Marie-Ève Nault (born February 16, 1982), is a Canadian former soccer player who played as defender. She is also a former player of the Ottawa Fury Women. She represented Canada women's national soccer team at the 2012 Summer Olympics, which won the bronze medal.

== Club career ==
In January 2013, Nault signed a one-year contract with Swedish Damallsvenskan club KIF Örebro. She had been without a club since 2010, after her third stint with the Ottawa Fury ended. Nault initially agreed to play for Quebec City Amiral SC in 2012 if she was not selected to the Olympic team. She was included in Canada's training camp in April and was later selected as an alternate player. She resigned for KIF Örebro DFF for the 2015 season.

== International career ==
Nault made her first appearance for the Canada national team on January 24, 2004, against China in the 2004 Four Nations Tournament.

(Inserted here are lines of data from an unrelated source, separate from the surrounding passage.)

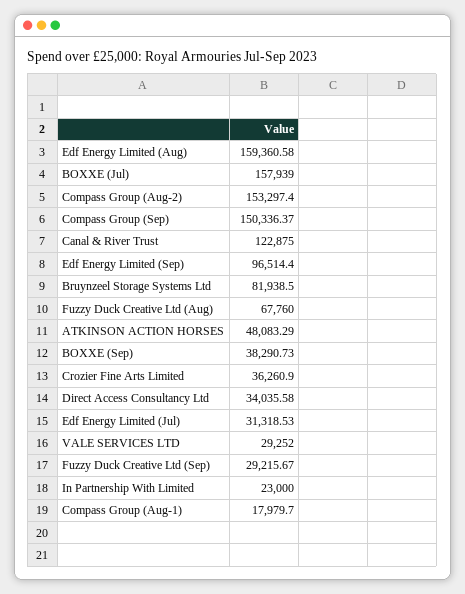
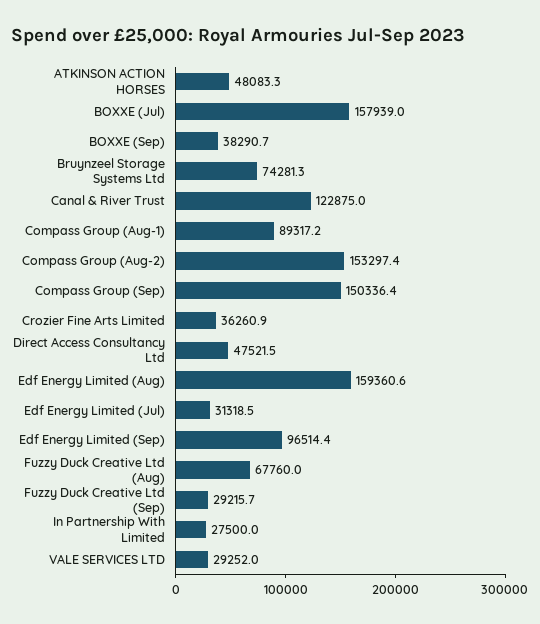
  {
    "Edf Energy Limited (Aug)": 159360.58,
    "BOXXE (Jul)": 157939,
    "Compass Group (Aug-2)": 153297.4,
    "Compass Group (Sep)": 150336.37,
    "Canal & River Trust": 122875,
    "Edf Energy Limited (Sep)": 96514.4,
-   "Bruynzeel Storage Systems Ltd": 81938.5,
+   "Bruynzeel Storage Systems Ltd": 74281.3,
    "Fuzzy Duck Creative Ltd (Aug)": 67760,
    "ATKINSON ACTION HORSES": 48083.29,
    "BOXXE (Sep)": 38290.73,
    "Crozier Fine Arts Limited": 36260.9,
-   "Direct Access Consultancy Ltd": 34035.58,
+   "Direct Access Consultancy Ltd": 47521.5,
    "Edf Energy Limited (Jul)": 31318.53,
    "VALE SERVICES LTD": 29252,
    "Fuzzy Duck Creative Ltd (Sep)": 29215.67,
-   "In Partnership With Limited": 23000,
+   "In Partnership With Limited": 27500,
-   "Compass Group (Aug-1)": 17979.7
+   "Compass Group (Aug-1)": 89317.2
  }

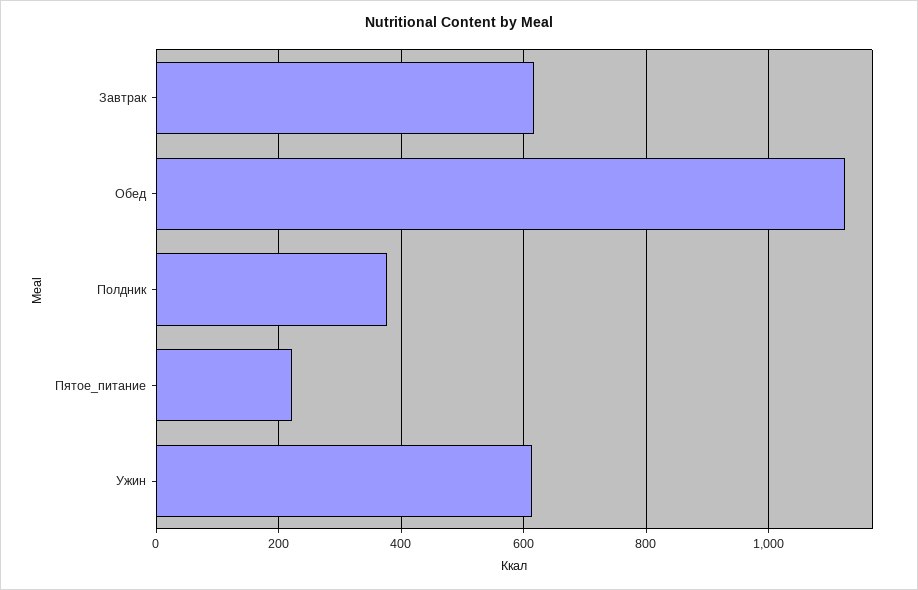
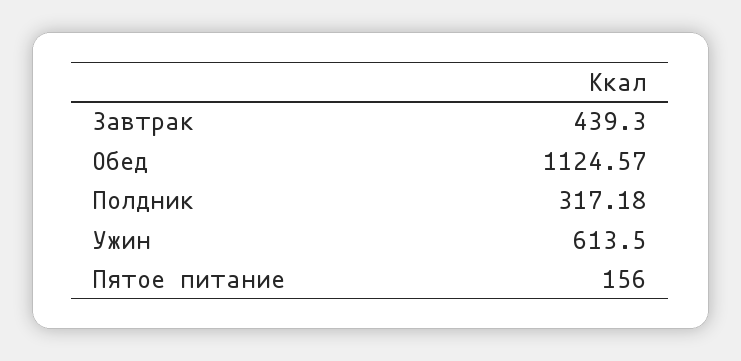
  {
-   "Завтрак": 620,
+   "Завтрак": 439.3,
    "Обед": 1124.57,
-   "Полдник": 380,
+   "Полдник": 317.18,
-   "Пятое_питание": 220,
+   "Пятое_питание": 156,
    "Ужин": 613.5
  }

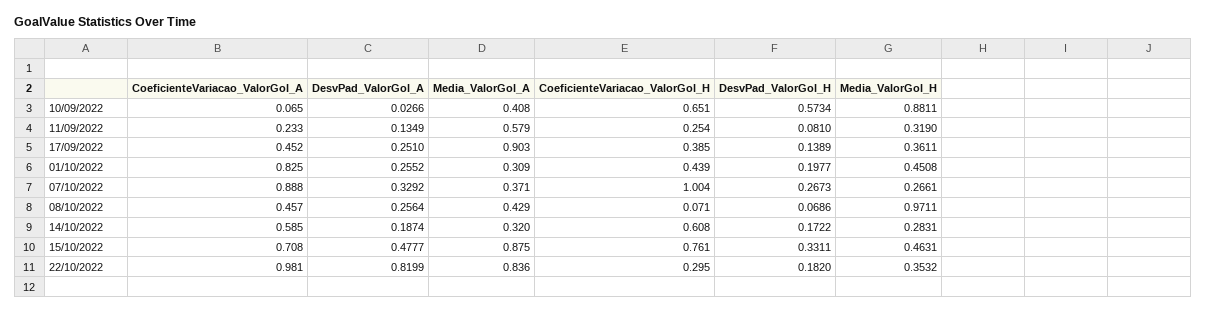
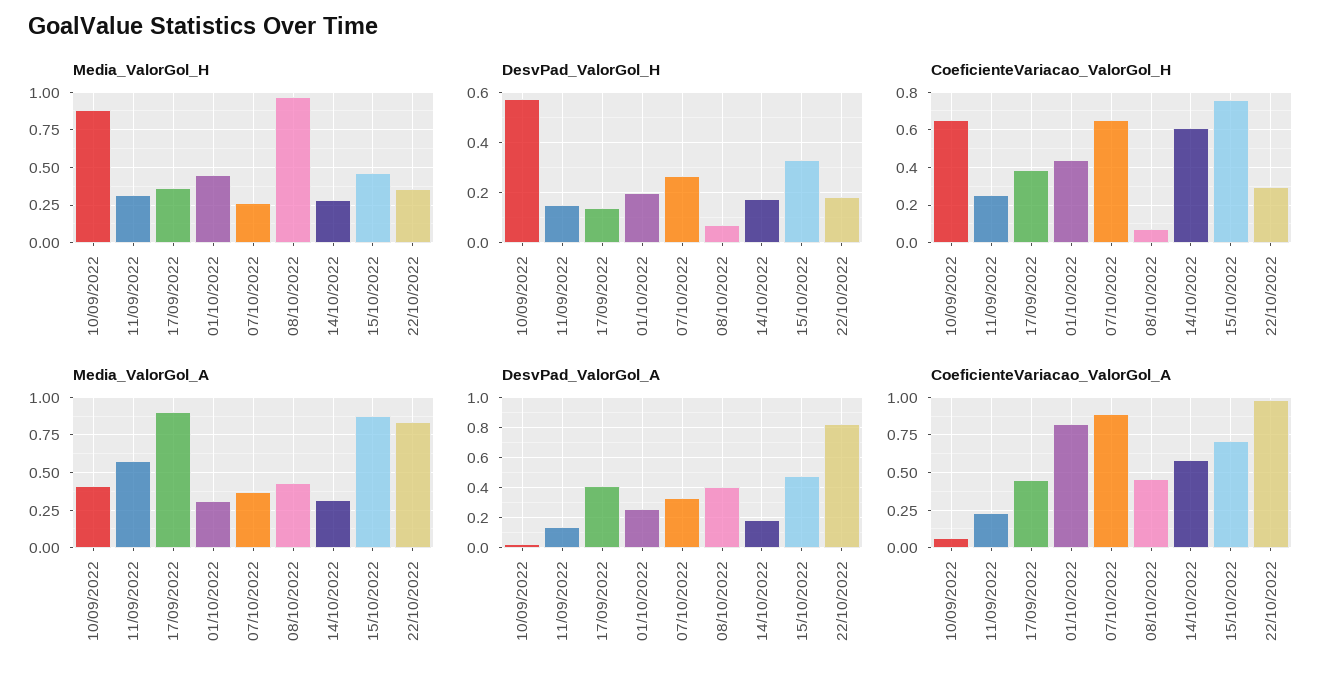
  {
    "CoeficienteVariacao_ValorGol_A": {
      "10/09/2022": 0.065,
      "11/09/2022": 0.233,
      "17/09/2022": 0.452,
      "01/10/2022": 0.825,
      "07/10/2022": 0.888,
      "08/10/2022": 0.457,
      "14/10/2022": 0.585,
      "15/10/2022": 0.708,
      "22/10/2022": 0.981
    },
    "DesvPad_ValorGol_A": {
      "10/09/2022": 0.0266,
      "11/09/2022": 0.1349,
-     "17/09/2022": 0.251,
+     "17/09/2022": 0.4,
      "01/10/2022": 0.2552,
      "07/10/2022": 0.3292,
-     "08/10/2022": 0.2564,
+     "08/10/2022": 0.4,
      "14/10/2022": 0.1874,
      "15/10/2022": 0.4777,
      "22/10/2022": 0.8199
    },
    "Media_ValorGol_A": {
      "10/09/2022": 0.408,
      "11/09/2022": 0.579,
      "17/09/2022": 0.903,
      "01/10/2022": 0.309,
      "07/10/2022": 0.371,
      "08/10/2022": 0.429,
      "14/10/2022": 0.32,
      "15/10/2022": 0.875,
      "22/10/2022": 0.836
    },
    "CoeficienteVariacao_ValorGol_H": {
      "10/09/2022": 0.651,
      "11/09/2022": 0.254,
      "17/09/2022": 0.385,
      "01/10/2022": 0.439,
-     "07/10/2022": 1.004,
+     "07/10/2022": 0.65,
      "08/10/2022": 0.071,
      "14/10/2022": 0.608,
      "15/10/2022": 0.761,
      "22/10/2022": 0.295
    },
    "DesvPad_ValorGol_H": {
      "10/09/2022": 0.5734,
-     "11/09/2022": 0.081,
+     "11/09/2022": 0.15,
      "17/09/2022": 0.1389,
      "01/10/2022": 0.1977,
      "07/10/2022": 0.2673,
      "08/10/2022": 0.0686,
      "14/10/2022": 0.1722,
      "15/10/2022": 0.3311,
      "22/10/2022": 0.182
    },
    "Media_ValorGol_H": {
      "10/09/2022": 0.8811,
      "11/09/2022": 0.319,
      "17/09/2022": 0.3611,
      "01/10/2022": 0.4508,
      "07/10/2022": 0.2661,
      "08/10/2022": 0.9711,
      "14/10/2022": 0.2831,
      "15/10/2022": 0.4631,
      "22/10/2022": 0.3532
    }
  }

She represented Canada in the 2011 FIFA Women's World Cup, playing in two games against Germany and Nigeria.

At the 2012 Olympics, head coach John Herdman initially selected Nault as an alternate, excluding her from the 18-woman squad. However, after Robyn Gayle and Emily Zurrer were injured in the group stage, Nault and fellow alternate Melanie Booth were selected as replacements. She would play in all of Canada's remaining matches, including their bronze medal-winning match against France.

Nault retired from international football on January 13, 2017.